PROVIDED TEXT:

-- Opening Marker --

Wednesday, August 23, 2017

Bright lights, big geekery

For those times when a fully thought-out post is too much for each topical tidbit, there's the "five things make a post" post!

1. My family and I were lucky enough to be within driving distance of the Great American Eclipse on Monday, so we went on the moonshadow quest.  We didn't spend our precious 2 minutes and 25 seconds taking crappy cellphone pics, since we knew the professionals were out in force.  Here's an example from someone from NASA's Marshall Space Flight Center:

If you can wait a bit, you should check out what Dr. Miloslav Druckmüller (arguably the best eclipse photographer in the world) will have to show for his trip to the States this week.  It may be another month or two before he posts his results, but trust me, they'll be worth the wait.

Should I join the thousands of others who are having trouble putting their experience of totality into words?  It was my first one, and I can honestly say it was a hugely different experience than looking at pictures online.  Truly remarkable.

= = = = =

2. I'd been getting out of the habit of reading novels lately, so a few weeks ago I decided to catch up on a reputed sci-fi classic.  I devoured Dan Simmons' Hyperion (and its second half, The Fall of Hyperion), and came out of it pleasantly enchanted by his vision of humanity in the year 2852.  I liked the "Canterbury Tales" framing vibe of the first book, and how he broke out of it in the second.  After hearing that a TV miniseries may be in the works, it got me thinking about a "dream cast" of actors who could portray Simmons' memorable characters.  I'm planning on reviving my YouTube channel and creating a slideshow video to illustrate those choices.  Fun!

= = = = =

3. A little more than a month ago, I was also fascinated by a serialized story posted online, titled "17776: What football will look like in the future."  I'm not a football fan, but this story was about much more than the gridiron.  If you want your mind blown, I won't say another word.  Just click on that link and don't be prepared to come up for air for a while.

= = = = =

4. The internet has allowed many of us to indulge in nostalgia in lots of different ways.  I forget how I came across it, but I found a description of a series of children's encyclopedia books that my Dad had when he was little.  The Vintage How and Why Library was published in the 1930s and 1940s, and I got to read them when I was a kid in the 1970s.

Nothing substantial to say, other than the most memorable bit being the Art Deco style renderings of majestic gods and men.  Also, don't let anyone tell you that elves with those swept-back ears were an invention of 1990s video games!  :-)

= = = = =

5. Speaking of the 1990s, here's some more nostalgia:

Version: 3.12
GS d !s a+ C++ U+(-) !P L+ E--- W++ N++ o-- K w !O M V
!PS !PE Y+ PGP t+ 5+++ X+ R+++ tv+ b+ !DI D--- G e++++
h---- r+++ y++++

The above is my carefully constructed Geek Code, which is supposed to help others size me up in a single glance.  (I'll pass over the well-trodden irony that this gives the once-excluded the tools to become the excluders.  In practice, I think nearly everyone who used this code used it to find kindred spirits.)

-- Closing Marker --

TO DO:
1) Summarize the blog post in two sentences.
2) Pick up the blog post after its final sentence and keep writing.
The rows after this point have nothing to do with the blog post.

DATA UNDER STUDY:

-- Opening Marker --

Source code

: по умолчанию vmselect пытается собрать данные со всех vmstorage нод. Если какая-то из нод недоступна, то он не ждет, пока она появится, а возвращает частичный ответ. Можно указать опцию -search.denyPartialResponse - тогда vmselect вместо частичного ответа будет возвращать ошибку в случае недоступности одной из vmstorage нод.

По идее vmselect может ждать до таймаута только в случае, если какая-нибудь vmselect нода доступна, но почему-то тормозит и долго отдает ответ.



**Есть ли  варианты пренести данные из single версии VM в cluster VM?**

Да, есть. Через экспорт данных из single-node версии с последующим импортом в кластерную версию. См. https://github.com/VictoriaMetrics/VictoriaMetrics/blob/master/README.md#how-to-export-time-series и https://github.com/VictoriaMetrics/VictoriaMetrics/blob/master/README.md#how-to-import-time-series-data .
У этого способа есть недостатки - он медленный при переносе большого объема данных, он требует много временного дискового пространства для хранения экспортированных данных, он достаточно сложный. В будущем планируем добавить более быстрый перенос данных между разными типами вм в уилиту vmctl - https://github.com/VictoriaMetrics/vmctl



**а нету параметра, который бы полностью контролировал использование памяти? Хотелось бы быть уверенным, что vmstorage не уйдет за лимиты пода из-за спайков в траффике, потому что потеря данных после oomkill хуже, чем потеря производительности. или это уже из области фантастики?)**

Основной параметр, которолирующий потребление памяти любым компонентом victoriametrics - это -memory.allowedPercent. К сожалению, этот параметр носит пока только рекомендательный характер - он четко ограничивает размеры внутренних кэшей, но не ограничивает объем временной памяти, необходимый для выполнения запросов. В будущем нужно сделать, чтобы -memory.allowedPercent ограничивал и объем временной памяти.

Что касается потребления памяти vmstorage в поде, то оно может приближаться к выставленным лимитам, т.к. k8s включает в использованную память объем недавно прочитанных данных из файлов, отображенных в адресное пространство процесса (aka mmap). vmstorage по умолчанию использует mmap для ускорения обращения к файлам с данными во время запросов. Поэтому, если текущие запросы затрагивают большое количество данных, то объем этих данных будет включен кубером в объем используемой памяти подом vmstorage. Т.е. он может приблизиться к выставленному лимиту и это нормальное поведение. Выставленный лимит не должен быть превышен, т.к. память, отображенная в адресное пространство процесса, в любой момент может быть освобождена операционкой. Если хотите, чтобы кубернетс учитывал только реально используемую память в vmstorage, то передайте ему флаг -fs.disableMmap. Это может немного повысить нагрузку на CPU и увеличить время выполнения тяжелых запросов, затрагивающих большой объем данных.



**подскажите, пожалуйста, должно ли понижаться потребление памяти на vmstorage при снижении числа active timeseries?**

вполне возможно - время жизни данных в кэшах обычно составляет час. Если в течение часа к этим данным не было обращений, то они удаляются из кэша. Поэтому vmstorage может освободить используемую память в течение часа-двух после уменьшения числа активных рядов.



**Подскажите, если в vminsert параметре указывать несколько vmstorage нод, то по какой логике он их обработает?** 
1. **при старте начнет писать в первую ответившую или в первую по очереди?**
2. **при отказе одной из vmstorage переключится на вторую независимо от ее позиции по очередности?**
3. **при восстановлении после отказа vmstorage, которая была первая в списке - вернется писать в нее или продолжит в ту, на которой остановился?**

-- Closing Marker --

EXPECTED RESPONSES:
1) The blog post gathers five topics: the author's first total eclipse, reading Dan Simmons' Hyperion and The Fall of Hyperion with a plan for a dream-cast slideshow video, and the online serialized story "17776." It then recalls the Vintage How and Why Library children's encyclopedias and ends with the author's Geek Code as a piece of 1990s nostalgia.

2)
I've (kinda sorta) wanted to make this for almost a quarter of a century, but I never did it back in the day.  The above string of identifying marks is brand new, but it's weird that the definition of the code hasn't been updated a long time -- so long that its home page has expired and the above link goes to a saved page at the Internet Archive!  Although most of the items are true for 2017-Cygnus, I did have to scratch my head a bit to recall my fine-grained ideological stances on the VMS operating system, Kibo, and the X-Files.  :-)  On a few of these things, I had to punt.  I used the exclamation point (!) to mean either "this thing is so foreign to me that I have no idea" or "it's just none of anybody's bidness."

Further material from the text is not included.